Signals
A signal is a piece of evidence that shifts an identity's risk score. Every authentication event triggers one or more signals. Signals accumulate into a risk score (0–100) that drives enforcement decisions.
Three Types of Signals
1. Canonical Signals
Built-in, pre-defined events with fixed names and risk deltas. These map directly to standard authentication events.
Examples: AUTH_LOGIN_FAILED (+0.5), AUTH_MFA_SUCCESS (−25), AUTH_ACCOUNT_LOCKED (+20)
2. Derived Signals
Computed by the engine from patterns across multiple events. You don't send these — the engine detects them automatically.
Examples: impossible travel, velocity burst, new device fingerprint, Tor exit node, brute force pattern
3. Custom Mapped Events
Your application sends custom event names (e.g. okta.login.failed). You map them to canonical signals in the dashboard. The engine then applies the corresponding risk delta.
How Signal Weights Feed the Score
Each signal carries a weight — a numeric value that represents how strongly it influences the final score. The engine evaluates all active signals and computes a single 0–100 score.
Example A — low risk:
Signal Weight
──────────────────────────────────────
AUTH_LOGIN_SUCCESS +2.0 (login from new country)
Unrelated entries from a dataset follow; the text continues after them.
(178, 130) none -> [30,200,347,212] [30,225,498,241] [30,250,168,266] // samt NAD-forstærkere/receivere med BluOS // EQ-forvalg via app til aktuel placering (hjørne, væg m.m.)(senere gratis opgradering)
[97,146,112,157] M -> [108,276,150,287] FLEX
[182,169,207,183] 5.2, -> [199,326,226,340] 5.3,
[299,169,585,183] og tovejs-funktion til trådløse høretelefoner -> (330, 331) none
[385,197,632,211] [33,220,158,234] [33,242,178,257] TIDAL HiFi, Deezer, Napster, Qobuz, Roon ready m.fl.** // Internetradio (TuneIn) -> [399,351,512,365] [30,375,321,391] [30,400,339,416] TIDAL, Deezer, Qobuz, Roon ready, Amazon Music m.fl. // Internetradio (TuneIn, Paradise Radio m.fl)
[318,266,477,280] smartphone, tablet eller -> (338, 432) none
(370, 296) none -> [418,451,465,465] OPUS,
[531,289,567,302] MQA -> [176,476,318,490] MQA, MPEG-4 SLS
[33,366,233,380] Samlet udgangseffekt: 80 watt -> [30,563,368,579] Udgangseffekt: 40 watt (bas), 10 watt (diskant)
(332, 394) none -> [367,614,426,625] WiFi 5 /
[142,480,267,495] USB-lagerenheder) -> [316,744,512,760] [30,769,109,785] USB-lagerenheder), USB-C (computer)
AUTH_IMPOSSIBLE_TRAVEL +15.0 (geo anomaly detected)
AUTH_LOGIN_FAILED ×3 +1.5 (prior failed attempts)
→ computed score: ~18 → LOW risk → ALLOW
Example B — high risk:
Signal Weight
──────────────────────────────────────
AUTH_TOR_EXIT_NODE +35.0 (Tor exit node detected)
FEAT_VELOCITY_BURST +12.0 (request velocity anomaly)
AUTH_NEW_DEVICE +8.0 (unknown device fingerprint)
→ computed score: ~55 → HIGH risk → CHALLENGE_MFA or BLOCK
Signal weights are not added up. The engine uses account takeover proof models to compute the final risk score.
Score Decay
Risk scores are not permanent. They decay over time when no new suspicious signals arrive. A clean user who triggered a false positive returns to low risk automatically within hours or days (configurable per tenant).
Key Design Principle
Humifortis uses an evidence accumulation model: no single signal blocks a user. Multiple signals must converge before enforcement kicks in. This minimizes false positives while still catching real attacks.
Exception: some high-confidence signals (Tor exit node, known attacker IP from threat intel) can trigger enforcement alone, depending on your playbook configuration.